Depuis la proclamation des résultats définitifs de l’élection présidentielle du 12 avril dernier par la Cour Constitutionnelle, des félicitations s’enchaînent à l’endroit du nouveau président élu, Romuald Wadagni. L’ancien président Boni Yayi n’est pas resté en marge de ce mouvement. Ainsi, malgré son indifférence face à cette élection présidentielle, il ne s’est pas empêché de poser cet acte républicain attendu de tout citoyen. A travers sa lettre de félicitations, l’ancien président du parti Les Démocrates a opté pour un ton plus modéré qui contraste avec le style d’opposant qu’il a toujours affiché.
Après un moment de silence politique suite à sa démission de son parti Les Démocrates dont il assumait la présidence, Boni Yayi a donné de la voix. Cette fois-ci, l’ancien président semble afficher une nouvelle posture, celle qu’exige le vent qui souffle sur l’arène politique béninoise depuis la mise en œuvre de la réforme du système partisan au Bénin. Boni Yayi semble tourner dos à sa posture d’opposant radical qui contestait tout sur son chemin. Le ton n’est plus celui qui peignait en noir le pouvoir de Patrice Talon. Même les éléments de langage ont considérablement évolué prenant en compte le prisme de lecture du pouvoir en place.
Ainsi, dans ses mots de félicitations à l’endroit du nouveau président élu Romuald Wadagni, Boni Yayi se montre plus paternel et républicain. « Je tiens à vous adresser mes félicitations paternelles et républicaines pour votre élection à la magistrature suprême de notre pays», lit-on dans sa lettre. Dans cette lettre, aucune allusion n’a été faite aux conditions d’organisation de cette élection qui a été longtemps l’objet de la lutte de Boni Yayi et son ancien parti Les Démocrates. Il a plutôt préféré attirer l’attention du président Romuald Wadagni sur les attentes du peuple celles «de rassembler toutes les forces vives de la Nation, de rétablir la confiance dans nos institutions et de garantir à chaque Béninoise et à chaque Béninois sa pleine place dans la communauté nationale».
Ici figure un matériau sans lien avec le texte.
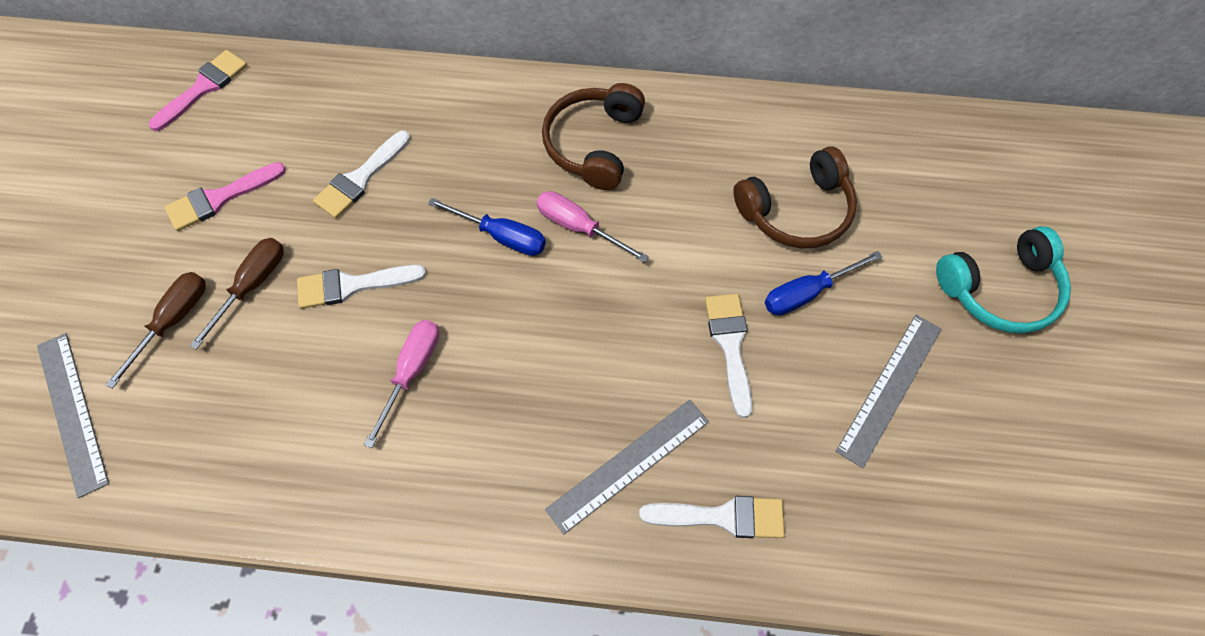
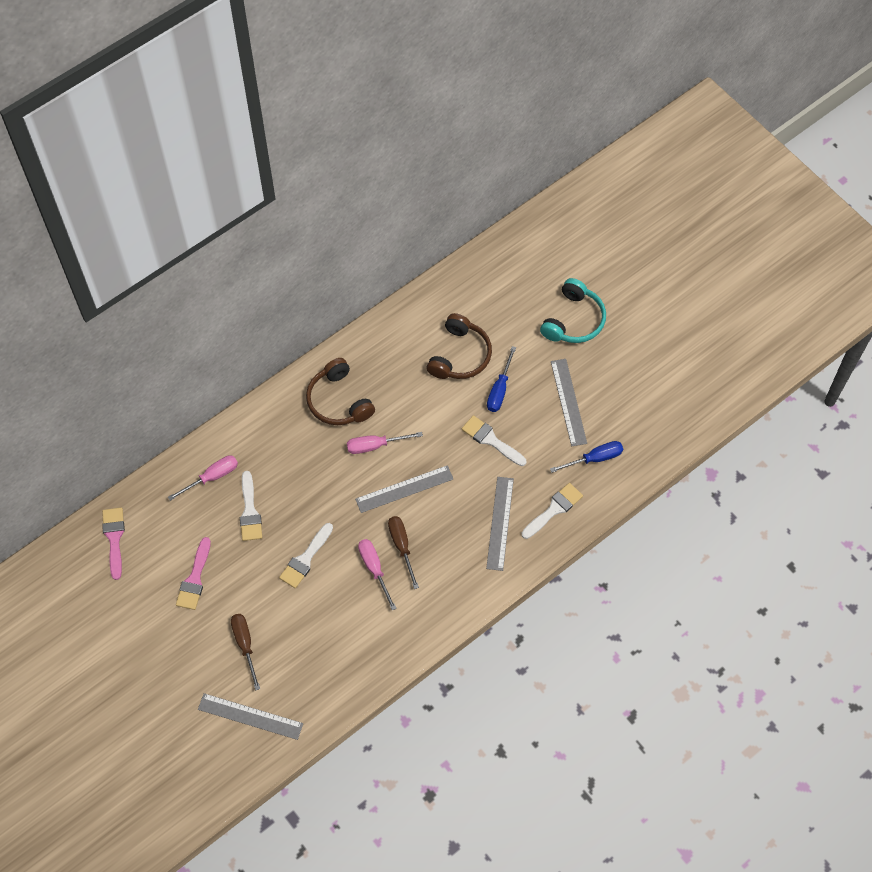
camera: 45 degrees left, 0 degrees up
(252, 286) = (261, 599): brown screwdriver -> brown screwdriver (402, 546)
(368, 110) = (212, 477): none -> pink screwdriver
(501, 236) = (345, 479): blue screwdriver -> blue screwdriver (594, 458)
(556, 308) = (404, 489): none -> grey ruler

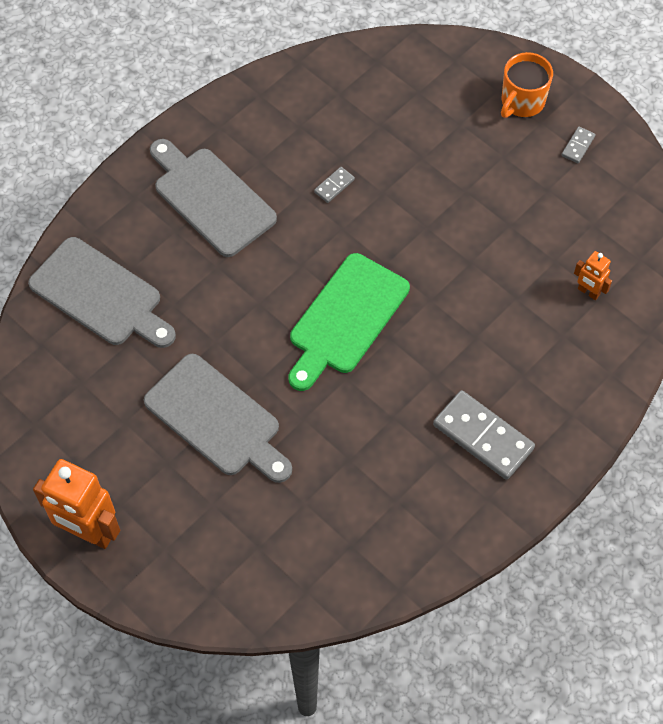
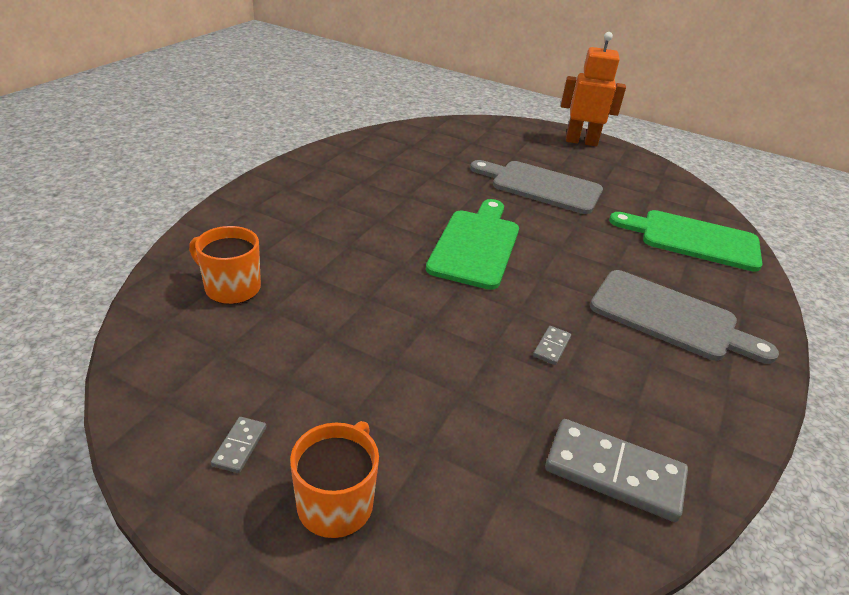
camera: 160 degrees right, 25 degrees down
(100, 295) = (693, 239): grey cutting board -> green cutting board
(483, 437) = (329, 192): grey domino -> grey domino (614, 472)
(588, 292) = (231, 288): orange robot -> orange mug

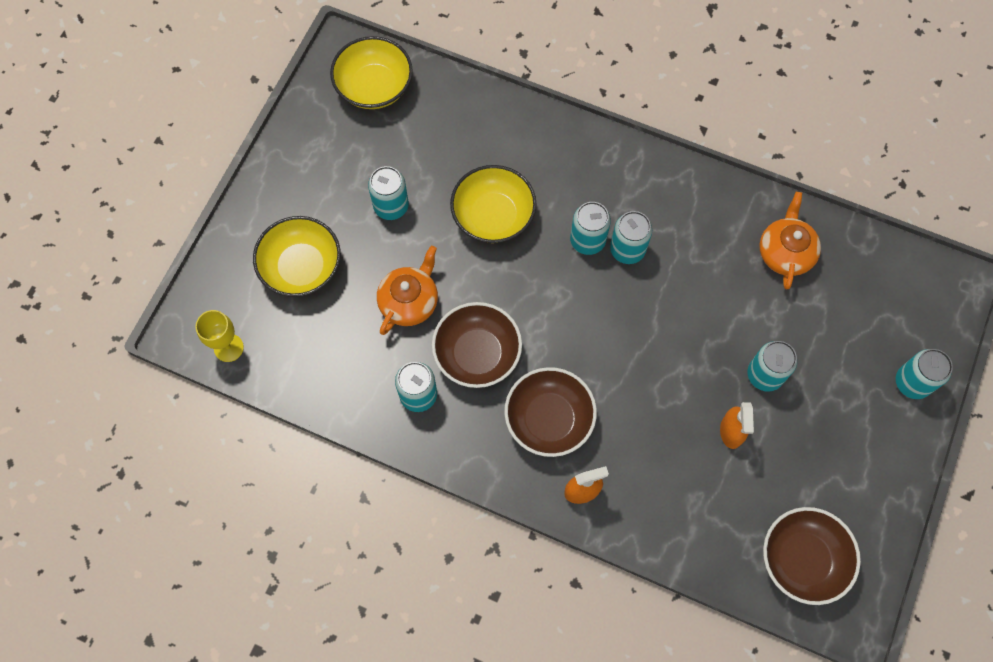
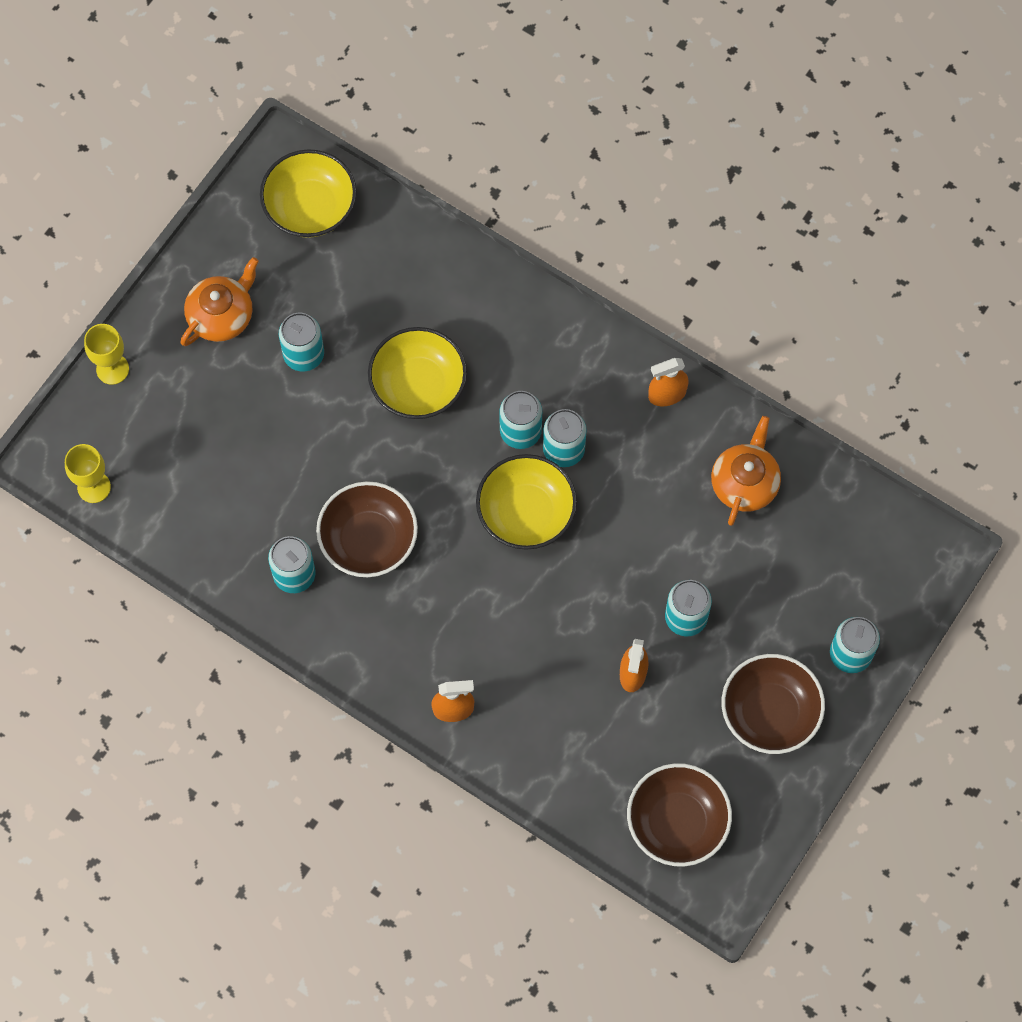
camera: 10 degrees right, 0 degrees up
(229, 244) = (112, 369): none -> yellow goblet
(301, 267) = (190, 409): yellow bowl -> yellow bowl (526, 513)
(409, 301) = (304, 468): orange teapot -> orange teapot (222, 315)
(549, 419) = (433, 626): brown bowl -> brown bowl (769, 712)
(702, 190) = (667, 394): none -> orange spray bottle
De même, Boni Yayi semble avoir compris que pour l’aboutissement de son combat en faveur de Reckya Madougou, Joël Aïvo, Valentin Djènontin, Komi Koutché et autres qu’il est important de changer de langage. Ainsi, les vocables »exilés politiques » et »prisonniers politiques » ont disparus du discours de Boni Yayi. Il a préféré former «le vœu que des mesures appropriées puissent être envisagées afin de favoriser le retour de tous les fils et filles du pays, ainsi que la libération des personnes détenues dans un contexte politique…». Une simple formulation qui pourrait faire avancer les choses puisqu’elle entre dans la vision du pouvoir en place qui ne reconnaît pas qu’il y ait des exilés politiques béninois encore moins des prisonniers politiques au Bénin. D’ailleurs, cette simple divergence sur les terminologies rendait impossible le compromis tant recherché pour soulager la peine de ces personnalités politiques qui vivent l’enfer depuis plusieurs années loin de leur pays pour certains ou en prison pour d’autres.
Alors, ce changement de registre augure d’un pas de l’ancien président vers la nouvelle institution créée pour rassembler les anciens présidents du Bénin et d’autres personnalités politiques pour des compromis loin de tout clivage.